** WHAT YOU HAVE TO DO **
Please transcribe the entries below exactly and leave out every picture.

Rendered images with source text
-- Opening Marker --
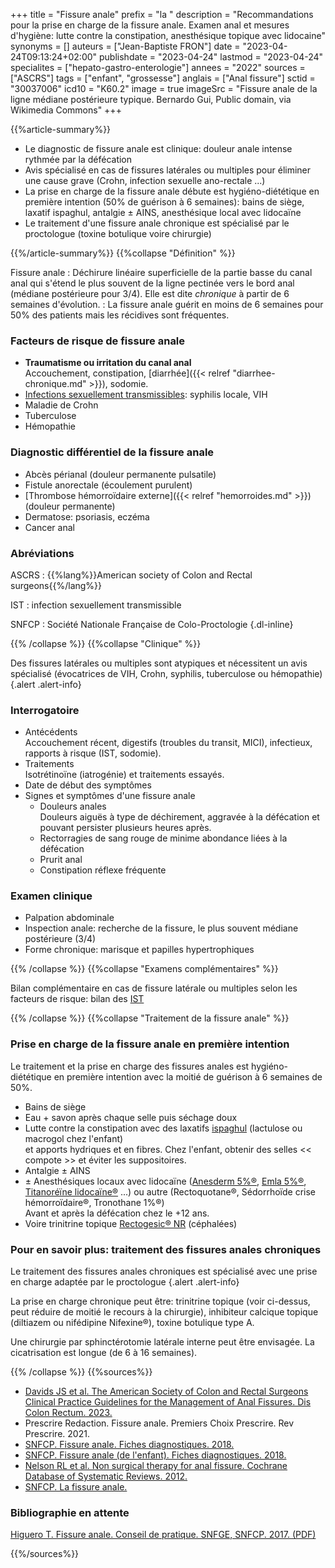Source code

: +++
title = "Fissure anale"
prefix = "la "
description = "Recommandations pour la prise en charge de la fissure anale. Examen anal et mesures d'hygiène: lutte contre la constipation, anesthésique topique avec lidocaine"
synonyms = []
auteurs = ["Jean-Baptiste FRON"]
date = "2023-04-24T09:13:24+02:00"
publishdate = "2023-04-24"
lastmod = "2023-04-24"
specialites = ["hepato-gastro-enterologie"]
annees = "2022"
sources = ["ASCRS"]
tags = ["enfant", "grossesse"]
anglais = ["Anal fissure"]
sctid = "30037006"
icd10 = "K60.2"
image = true
imageSrc = "Fissure anale de la ligne médiane postérieure typique. Bernardo Gui, Public domain, via Wikimedia Commons"
+++

{{%article-summary%}}

- Le diagnostic de fissure anale est clinique: douleur anale intense rythmée par la défécation
- Avis spécialisé en cas de fissures latérales ou multiples pour éliminer une cause grave (Crohn, infection sexuelle ano-rectale ...)
- La prise en charge de la fissure anale débute est hygiéno-diététique en première intention (50% de guérison à 6 semaines): bains de siège, laxatif ispaghul, antalgie ± AINS, anesthésique local avec lidocaïne
- Le traitement d'une fissure anale chronique est spécialisé par le proctologue (toxine botulique voire chirurgie)

{{%/article-summary%}}
{{%collapse "Définition" %}}

Fissure anale
: Déchirure linéaire superficielle de la partie basse du canal anal qui s'étend le plus souvent de la ligne pectinée vers le bord anal (médiane postérieure pour 3/4). Elle est dite *chronique* à partir de 6 semaines d'évolution.
: La fissure anale guérit en moins de 6 semaines pour 50% des patients mais les récidives sont fréquentes.

### Facteurs de risque de fissure anale

- **Traumatisme ou irritation du canal anal**  
  Accouchement, constipation, [diarrhée]({{< relref "diarrhee-chronique.md" >}}), sodomie.
- [Infections sexuellement transmissibles](/tags/ist/): syphilis locale, VIH
- Maladie de Crohn
- Tuberculose
- Hémopathie

### Diagnostic différentiel de la fissure anale

- Abcès périanal (douleur permanente pulsatile)
- Fistule anorectale (écoulement purulent)
- [Thrombose hémorroïdaire externe]({{< relref "hemorroides.md" >}}) (douleur permanente)
- Dermatose: psoriasis, eczéma
- Cancer anal

### Abréviations

ASCRS
: {{%lang%}}American society of Colon and Rectal surgeons{{%/lang%}}

IST
: infection sexuellement transmissible

SNFCP
: Société Nationale Française de Colo-Proctologie
{.dl-inline}

{{% /collapse %}}
{{%collapse "Clinique" %}}

Des fissures latérales ou multiples sont atypiques et nécessitent un avis spécialisé (évocatrices de VIH, Crohn, syphilis, tuberculose ou hémopathie)
{.alert .alert-info}

### Interrogatoire

- Antécédents  
  Accouchement récent, digestifs (troubles du transit, MICI), infectieux, rapports à risque (IST, sodomie).
- Traitements  
  Isotrétinoïne (iatrogénie) et traitements essayés.
- Date de début des symptômes
- Signes et symptômes d'une fissure anale
  - Douleurs anales  
    Douleurs aiguës à type de déchirement, aggravée à la défécation et pouvant persister plusieurs heures après.
  - Rectorragies de sang rouge de minime abondance liées à la défécation
  - Prurit anal
  - Constipation réflexe fréquente

### Examen clinique

- Palpation abdominale
- Inspection anale: recherche de la fissure, le plus souvent médiane postérieure (3/4)
- Forme chronique: marisque et papilles hypertrophiques

{{% /collapse %}}
{{%collapse "Examens complémentaires" %}}

Bilan complémentaire en cas de fissure latérale ou multiples selon les facteurs de risque: bilan des [IST](/tags/ist/)

{{% /collapse %}}
{{%collapse "Traitement de la fissure anale" %}}

### Prise en charge de la fissure anale en première intention

Le traitement et la prise en charge des fissures anales est hygiéno-diététique en première intention avec la moitié de guérison à 6 semaines de 50%.

- Bains de siège
- Eau + savon après chaque selle puis séchage doux
- Lutte contre la constipation avec des laxatifs [ispaghul](https://base-donnees-publique.medicaments.gouv.fr/affichageDoc.php?specid=67437758&typedoc=R) (lactulose ou macrogol chez l'enfant)  
  et apports hydriques et en fibres. Chez l'enfant, obtenir des selles << compote >> et éviter les suppositoires.
- Antalgie ± AINS
- ± Anesthésiques locaux avec lidocaïne ([Anesderm 5%®](https://base-donnees-publique.medicaments.gouv.fr/affichageDoc.php?specid=63794766&typedoc=R), [Emla 5%®](https://base-donnees-publique.medicaments.gouv.fr/affichageDoc.php?specid=63396602&typedoc=R), [Titanoréïne lidocaïne®](https://base-donnees-publique.medicaments.gouv.fr/affichageDoc.php?specid=61165034&typedoc=R) ...) ou autre (Rectoquotane®, Sédorrhoïde crise hémorroïdaire®, Tronothane 1%®)  
  Avant et après la défécation chez le +12 ans.
- Voire trinitrine topique [Rectogesic® NR](https://base-donnees-publique.medicaments.gouv.fr/affichageDoc.php?specid=65328888&typedoc=R) (céphalées)

### Pour en savoir plus: traitement des fissures anales chroniques

Le traitement des fissures anales chroniques est spécialisé avec une prise en charge adaptée par le proctologue
{.alert .alert-info}

La prise en charge chronique peut être: trinitrine topique (voir ci-dessus, peut réduire de moitié le recours à la chirurgie), inhibiteur calcique topique (diltiazem ou nifédipine Nifexine®), toxine botulique type A.

Une chirurgie par sphinctérotomie latérale interne peut être envisagée. La cicatrisation est longue (de 6 à 16 semaines).

{{% /collapse %}}
{{%sources%}}

- [Davids JS et al. The American Society of Colon and Rectal Surgeons Clinical Practice Guidelines for the Management of Anal Fissures. Dis Colon Rectum. 2023.](https://journals.lww.com/dcrjournal/Fulltext/2023/02000/The_American_Society_of_Colon_and_Rectal_Surgeons.8.aspx)
- Prescrire Redaction. Fissure anale. Premiers Choix Prescrire. Rev Prescrire. 2021.
- [SNFCP. Fissure anale. Fiches diagnostiques. 2018.](https://www.snfcp.org/actualites/fiche-diag_fissure-anale/)
- [SNFCP. Fissure anale (de l'enfant). Fiches diagnostiques. 2018.](https://www.snfcp.org/fiches-diagnostiques-2/pathologies-proctologiques-de-lenfant/fiche-diag_principales-pathologies-proctologiques-de-lenfant-fissure-anale/)
- [Nelson RL et al. Non surgical therapy for anal fissure. Cochrane Database of Systematic Reviews. 2012.](https://www.cochrane.org/CD003431/COLOCA_non-surgical-therapy-for-anal-fissure.)
- [SNFCP. La fissure anale.](https://www.snfcp.org/informations-maladies/fissure-anale/la-fissure-anale/)

### Bibliographie en attente

[Higuero T. Fissure anale. Conseil de pratique. SNFGE, SNFCP. 2017. (PDF)](https://www.snfge.org/download/file/fid/4852)

{{%/sources%}}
-- Closing Marker --
** TASK RESPONSE **
Source code

: +++
title = "Fissure anale"
prefix = "la "
description = "Recommandations pour la prise en charge de la fissure anale. Examen anal et mesures d'hygiène: lutte contre la constipation, anesthésique topique avec lidocaine"
synonyms = []
auteurs = ["Jean-Baptiste FRON"]
date = "2023-04-24T09:13:24+02:00"
publishdate = "2023-04-24"
lastmod = "2023-04-24"
specialites = ["hepato-gastro-enterologie"]
annees = "2022"
sources = ["ASCRS"]
tags = ["enfant", "grossesse"]
anglais = ["Anal fissure"]
sctid = "30037006"
icd10 = "K60.2"
image = true
imageSrc = "Fissure anale de la ligne médiane postérieure typique. Bernardo Gui, Public domain, via Wikimedia Commons"
+++

{{%article-summary%}}

- Le diagnostic de fissure anale est clinique: douleur anale intense rythmée par la défécation
- Avis spécialisé en cas de fissures latérales ou multiples pour éliminer une cause grave (Crohn, infection sexuelle ano-rectale ...)
- La prise en charge de la fissure anale débute est hygiéno-diététique en première intention (50% de guérison à 6 semaines): bains de siège, laxatif ispaghul, antalgie ± AINS, anesthésique local avec lidocaïne
- Le traitement d'une fissure anale chronique est spécialisé par le proctologue (toxine botulique voire chirurgie)

{{%/article-summary%}}
{{%collapse "Définition" %}}

Fissure anale
: Déchirure linéaire superficielle de la partie basse du canal anal qui s'étend le plus souvent de la ligne pectinée vers le bord anal (médiane postérieure pour 3/4). Elle est dite *chronique* à partir de 6 semaines d'évolution.
: La fissure anale guérit en moins de 6 semaines pour 50% des patients mais les récidives sont fréquentes.

### Facteurs de risque de fissure anale

- **Traumatisme ou irritation du canal anal**  
  Accouchement, constipation, [diarrhée]({{< relref "diarrhee-chronique.md" >}}), sodomie.
- [Infections sexuellement transmissibles](/tags/ist/): syphilis locale, VIH
- Maladie de Crohn
- Tuberculose
- Hémopathie

### Diagnostic différentiel de la fissure anale

- Abcès périanal (douleur permanente pulsatile)
- Fistule anorectale (écoulement purulent)
- [Thrombose hémorroïdaire externe]({{< relref "hemorroides.md" >}}) (douleur permanente)
- Dermatose: psoriasis, eczéma
- Cancer anal

### Abréviations

ASCRS
: {{%lang%}}American society of Colon and Rectal surgeons{{%/lang%}}

IST
: infection sexuellement transmissible

SNFCP
: Société Nationale Française de Colo-Proctologie
{.dl-inline}

{{% /collapse %}}
{{%collapse "Clinique" %}}

Des fissures latérales ou multiples sont atypiques et nécessitent un avis spécialisé (évocatrices de VIH, Crohn, syphilis, tuberculose ou hémopathie)
{.alert .alert-info}

### Interrogatoire

- Antécédents  
  Accouchement récent, digestifs (troubles du transit, MICI), infectieux, rapports à risque (IST, sodomie).
- Traitements  
  Isotrétinoïne (iatrogénie) et traitements essayés.
- Date de début des symptômes
- Signes et symptômes d'une fissure anale
  - Douleurs anales  
    Douleurs aiguës à type de déchirement, aggravée à la défécation et pouvant persister plusieurs heures après.
  - Rectorragies de sang rouge de minime abondance liées à la défécation
  - Prurit anal
  - Constipation réflexe fréquente

### Examen clinique

- Palpation abdominale
- Inspection anale: recherche de la fissure, le plus souvent médiane postérieure (3/4)
- Forme chronique: marisque et papilles hypertrophiques

{{% /collapse %}}
{{%collapse "Examens complémentaires" %}}

Bilan complémentaire en cas de fissure latérale ou multiples selon les facteurs de risque: bilan des [IST](/tags/ist/)

{{% /collapse %}}
{{%collapse "Traitement de la fissure anale" %}}

### Prise en charge de la fissure anale en première intention

Le traitement et la prise en charge des fissures anales est hygiéno-diététique en première intention avec la moitié de guérison à 6 semaines de 50%.

- Bains de siège
- Eau + savon après chaque selle puis séchage doux
- Lutte contre la constipation avec des laxatifs [ispaghul](https://base-donnees-publique.medicaments.gouv.fr/affichageDoc.php?specid=67437758&typedoc=R) (lactulose ou macrogol chez l'enfant)  
  et apports hydriques et en fibres. Chez l'enfant, obtenir des selles << compote >> et éviter les suppositoires.
- Antalgie ± AINS
- ± Anesthésiques locaux avec lidocaïne ([Anesderm 5%®](https://base-donnees-publique.medicaments.gouv.fr/affichageDoc.php?specid=63794766&typedoc=R), [Emla 5%®](https://base-donnees-publique.medicaments.gouv.fr/affichageDoc.php?specid=63396602&typedoc=R), [Titanoréïne lidocaïne®](https://base-donnees-publique.medicaments.gouv.fr/affichageDoc.php?specid=61165034&typedoc=R) ...) ou autre (Rectoquotane®, Sédorrhoïde crise hémorroïdaire®, Tronothane 1%®)  
  Avant et après la défécation chez le +12 ans.
- Voire trinitrine topique [Rectogesic® NR](https://base-donnees-publique.medicaments.gouv.fr/affichageDoc.php?specid=65328888&typedoc=R) (céphalées)

### Pour en savoir plus: traitement des fissures anales chroniques

Le traitement des fissures anales chroniques est spécialisé avec une prise en charge adaptée par le proctologue
{.alert .alert-info}

La prise en charge chronique peut être: trinitrine topique (voir ci-dessus, peut réduire de moitié le recours à la chirurgie), inhibiteur calcique topique (diltiazem ou nifédipine Nifexine®), toxine botulique type A.

Une chirurgie par sphinctérotomie latérale interne peut être envisagée. La cicatrisation est longue (de 6 à 16 semaines).

{{% /collapse %}}
{{%sources%}}

- [Davids JS et al. The American Society of Colon and Rectal Surgeons Clinical Practice Guidelines for the Management of Anal Fissures. Dis Colon Rectum. 2023.](https://journals.lww.com/dcrjournal/Fulltext/2023/02000/The_American_Society_of_Colon_and_Rectal_Surgeons.8.aspx)
- Prescrire Redaction. Fissure anale. Premiers Choix Prescrire. Rev Prescrire. 2021.
- [SNFCP. Fissure anale. Fiches diagnostiques. 2018.](https://www.snfcp.org/actualites/fiche-diag_fissure-anale/)
- [SNFCP. Fissure anale (de l'enfant). Fiches diagnostiques. 2018.](https://www.snfcp.org/fiches-diagnostiques-2/pathologies-proctologiques-de-lenfant/fiche-diag_principales-pathologies-proctologiques-de-lenfant-fissure-anale/)
- [Nelson RL et al. Non surgical therapy for anal fissure. Cochrane Database of Systematic Reviews. 2012.](https://www.cochrane.org/CD003431/COLOCA_non-surgical-therapy-for-anal-fissure.)
- [SNFCP. La fissure anale.](https://www.snfcp.org/informations-maladies/fissure-anale/la-fissure-anale/)

### Bibliographie en attente

[Higuero T. Fissure anale. Conseil de pratique. SNFGE, SNFCP. 2017. (PDF)](https://www.snfge.org/download/file/fid/4852)

{{%/sources%}}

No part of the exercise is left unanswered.